> _Exercise details_
Where does the word "give" show up in the records? Copy every line that has it.

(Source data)
--------

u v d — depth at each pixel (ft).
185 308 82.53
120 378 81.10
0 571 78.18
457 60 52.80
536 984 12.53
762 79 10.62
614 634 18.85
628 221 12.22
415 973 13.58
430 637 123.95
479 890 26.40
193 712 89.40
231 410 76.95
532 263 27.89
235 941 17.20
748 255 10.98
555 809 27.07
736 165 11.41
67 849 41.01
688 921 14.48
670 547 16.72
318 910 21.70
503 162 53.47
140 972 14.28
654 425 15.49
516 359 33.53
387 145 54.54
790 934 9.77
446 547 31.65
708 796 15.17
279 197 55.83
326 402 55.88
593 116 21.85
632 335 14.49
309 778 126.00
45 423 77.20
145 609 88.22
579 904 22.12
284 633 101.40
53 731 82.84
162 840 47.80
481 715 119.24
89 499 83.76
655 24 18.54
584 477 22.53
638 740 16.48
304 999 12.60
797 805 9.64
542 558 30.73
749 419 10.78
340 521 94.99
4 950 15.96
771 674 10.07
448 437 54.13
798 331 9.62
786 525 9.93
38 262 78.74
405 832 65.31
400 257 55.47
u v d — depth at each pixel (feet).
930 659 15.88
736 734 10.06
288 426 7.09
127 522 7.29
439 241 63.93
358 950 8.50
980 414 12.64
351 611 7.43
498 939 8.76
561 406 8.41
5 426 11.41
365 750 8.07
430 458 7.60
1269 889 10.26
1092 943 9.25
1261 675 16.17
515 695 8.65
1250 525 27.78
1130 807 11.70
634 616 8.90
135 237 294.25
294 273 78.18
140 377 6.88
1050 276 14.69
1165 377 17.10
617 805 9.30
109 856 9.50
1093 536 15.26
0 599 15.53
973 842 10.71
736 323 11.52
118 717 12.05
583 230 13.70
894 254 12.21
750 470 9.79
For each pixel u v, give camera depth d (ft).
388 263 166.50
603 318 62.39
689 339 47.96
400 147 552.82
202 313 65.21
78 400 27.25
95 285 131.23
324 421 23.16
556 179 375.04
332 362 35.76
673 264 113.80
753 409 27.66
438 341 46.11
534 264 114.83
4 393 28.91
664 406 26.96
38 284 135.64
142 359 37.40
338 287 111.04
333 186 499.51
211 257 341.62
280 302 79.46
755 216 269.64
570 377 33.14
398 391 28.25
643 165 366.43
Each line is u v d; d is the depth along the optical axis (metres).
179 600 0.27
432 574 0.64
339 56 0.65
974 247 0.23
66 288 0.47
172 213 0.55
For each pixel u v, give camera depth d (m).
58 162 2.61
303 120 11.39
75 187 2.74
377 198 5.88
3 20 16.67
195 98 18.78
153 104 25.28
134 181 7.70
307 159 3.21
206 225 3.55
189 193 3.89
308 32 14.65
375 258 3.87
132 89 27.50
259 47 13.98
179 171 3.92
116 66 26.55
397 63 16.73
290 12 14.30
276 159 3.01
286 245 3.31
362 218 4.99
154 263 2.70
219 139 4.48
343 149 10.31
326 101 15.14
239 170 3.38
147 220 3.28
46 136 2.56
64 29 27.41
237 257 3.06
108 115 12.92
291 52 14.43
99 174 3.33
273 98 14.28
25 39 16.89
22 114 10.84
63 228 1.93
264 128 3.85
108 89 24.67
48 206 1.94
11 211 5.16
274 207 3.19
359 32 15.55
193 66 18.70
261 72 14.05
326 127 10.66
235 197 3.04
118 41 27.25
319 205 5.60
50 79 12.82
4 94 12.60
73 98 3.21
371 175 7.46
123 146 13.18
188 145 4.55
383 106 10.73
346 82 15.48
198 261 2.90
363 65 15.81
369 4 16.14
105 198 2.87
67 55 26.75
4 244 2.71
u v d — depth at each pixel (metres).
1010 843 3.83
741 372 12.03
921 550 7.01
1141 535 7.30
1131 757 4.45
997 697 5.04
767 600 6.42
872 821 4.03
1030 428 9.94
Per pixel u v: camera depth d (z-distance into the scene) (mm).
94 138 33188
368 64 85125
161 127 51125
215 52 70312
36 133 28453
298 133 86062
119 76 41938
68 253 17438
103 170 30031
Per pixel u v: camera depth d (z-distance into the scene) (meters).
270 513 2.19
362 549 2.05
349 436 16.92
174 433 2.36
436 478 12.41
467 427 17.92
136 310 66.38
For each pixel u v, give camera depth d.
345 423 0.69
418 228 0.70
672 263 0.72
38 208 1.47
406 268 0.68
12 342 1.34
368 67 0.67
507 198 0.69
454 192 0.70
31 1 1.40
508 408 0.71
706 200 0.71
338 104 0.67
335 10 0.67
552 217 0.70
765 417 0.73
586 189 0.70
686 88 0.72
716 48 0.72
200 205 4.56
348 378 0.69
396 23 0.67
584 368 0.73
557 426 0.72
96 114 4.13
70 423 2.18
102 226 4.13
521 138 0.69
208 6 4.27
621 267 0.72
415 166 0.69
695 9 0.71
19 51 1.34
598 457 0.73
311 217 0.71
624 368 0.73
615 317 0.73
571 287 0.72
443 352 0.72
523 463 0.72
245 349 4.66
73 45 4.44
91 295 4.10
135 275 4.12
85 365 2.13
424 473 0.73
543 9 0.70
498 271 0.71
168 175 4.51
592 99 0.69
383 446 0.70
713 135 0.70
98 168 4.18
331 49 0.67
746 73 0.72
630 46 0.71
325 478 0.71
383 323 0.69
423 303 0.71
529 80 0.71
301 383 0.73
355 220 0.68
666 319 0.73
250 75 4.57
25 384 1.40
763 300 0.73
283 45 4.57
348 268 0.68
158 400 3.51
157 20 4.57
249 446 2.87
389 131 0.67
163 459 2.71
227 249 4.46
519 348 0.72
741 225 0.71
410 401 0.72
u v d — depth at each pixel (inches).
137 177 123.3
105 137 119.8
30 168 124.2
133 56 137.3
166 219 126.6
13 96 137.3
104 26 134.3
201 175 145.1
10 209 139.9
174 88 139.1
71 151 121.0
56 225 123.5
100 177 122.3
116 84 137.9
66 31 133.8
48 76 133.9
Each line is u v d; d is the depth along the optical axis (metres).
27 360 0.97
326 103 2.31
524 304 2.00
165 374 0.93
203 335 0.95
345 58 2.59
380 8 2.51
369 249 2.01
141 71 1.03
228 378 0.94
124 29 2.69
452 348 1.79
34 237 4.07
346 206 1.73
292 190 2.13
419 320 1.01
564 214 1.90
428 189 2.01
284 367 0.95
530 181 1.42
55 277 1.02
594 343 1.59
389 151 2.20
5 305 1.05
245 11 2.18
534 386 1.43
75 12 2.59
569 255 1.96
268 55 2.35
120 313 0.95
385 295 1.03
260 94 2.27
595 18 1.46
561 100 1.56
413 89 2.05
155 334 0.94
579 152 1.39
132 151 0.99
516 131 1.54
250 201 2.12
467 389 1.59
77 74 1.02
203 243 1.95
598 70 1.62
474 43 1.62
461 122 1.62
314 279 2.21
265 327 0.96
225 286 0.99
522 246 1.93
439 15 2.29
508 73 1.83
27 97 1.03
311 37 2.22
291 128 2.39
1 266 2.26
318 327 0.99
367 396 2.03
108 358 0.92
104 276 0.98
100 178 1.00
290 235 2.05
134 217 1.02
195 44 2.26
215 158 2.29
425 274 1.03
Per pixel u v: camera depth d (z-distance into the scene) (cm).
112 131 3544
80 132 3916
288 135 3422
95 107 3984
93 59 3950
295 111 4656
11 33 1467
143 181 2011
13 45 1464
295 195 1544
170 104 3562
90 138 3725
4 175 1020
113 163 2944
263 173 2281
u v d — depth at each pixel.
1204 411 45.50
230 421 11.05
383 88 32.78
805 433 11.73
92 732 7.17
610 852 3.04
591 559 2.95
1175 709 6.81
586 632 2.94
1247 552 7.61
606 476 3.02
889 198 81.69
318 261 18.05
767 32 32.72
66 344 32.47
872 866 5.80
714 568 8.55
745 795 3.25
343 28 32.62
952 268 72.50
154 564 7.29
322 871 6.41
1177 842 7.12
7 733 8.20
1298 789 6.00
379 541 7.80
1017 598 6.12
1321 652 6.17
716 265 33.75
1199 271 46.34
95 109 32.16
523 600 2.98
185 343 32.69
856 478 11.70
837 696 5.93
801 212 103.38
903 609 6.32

--------

> _Answer for the task_
For each pixel u v, give camera depth d (ft).
For each pixel u v, give camera depth d (m).
For each pixel u v, give camera depth d.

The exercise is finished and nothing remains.